DuVernay was referring to “BBHMM,” in which Rihanna exacts revenge on her alleged male accountant by kidnapping (and then partying with!) his white female partner before returning her home and Dexter-style slicing him up—a clip which, in tandem with some peoples’ recoiling from the images, also invoked the sphere of white women’s historical complicity and collusion with white men in the oppression and subjugation of black people.

She was also referring to “Alright,” in which Kendrick Lamar juxtaposes gorgeous images of black unity and exultation with shots of police violence and murder of his black brothers and, ultimately, Kendrick himself. And she was referring to “Money Over Love,” in which Bilal narrates the gut-wrenching story of a young, broke couple in love, who are further broken once the woman turns to sex work.

These are not uncomplicated tales, and DuVernay’s tweet was what I was thinking about while watching the also-just-released video for “Burial”—a brolic 2014 track by Yogi, Skrillex, Pusha T, Moody Good, and TrollPhace which this year got a boost as the soundtrack to HBO’s constantly-played Ballers trailer.

In the “Burial” video, a crew of mask-wearing mimes destroy a barber shop while Pusha T calmly gets his hair done, and then convene for a bit of athletic choreography (bone breaking, flexing) in the corner, their frustration and anger transformed into an artistic outlet.
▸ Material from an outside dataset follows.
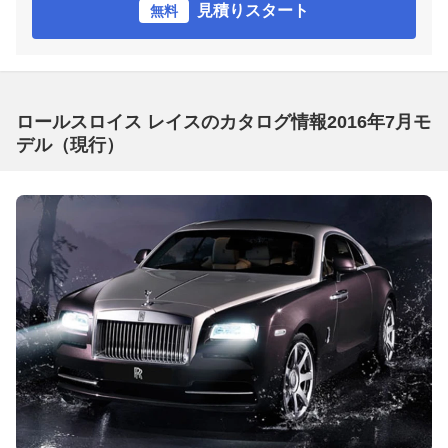
見積りスタート
無料
ロールスロイス レイスのカタログ情報2016年7月モ
デル（現行）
For the first half, most of the aggression lies with the song itself—taut bass quivers with Pusha’s urgency—but once the players come to the streets, the mood shifts. Pusha removes his face to reveal Dennis Rodman, and a tense dance battle results in one of the dancers on the ground, writhing in flames as the song peaks and his cohorts dance and contort their bodies around him, terrifying in clear masks that render them faceless, nameless. Pusha T will “turn this bitch into a burial.” Rodman flicks off a match, the boy on the ground explodes.

That we’ve had a week in which no less than four (and surely there are others) videos by or featuring prominent black artists buck against the heartbreaks and uprisings of the past year through their own interpretations of violence—whether gruesome, or surreal, or serene, or grotesque, or absurd, or very sad, or all of these things—is neither a surprise, nor unexpected. Even at its most mainstream, successful pop music always does this: processes the harrowing news cycle, gives those images back to us without filter and with a resolute nah. It lights a fire.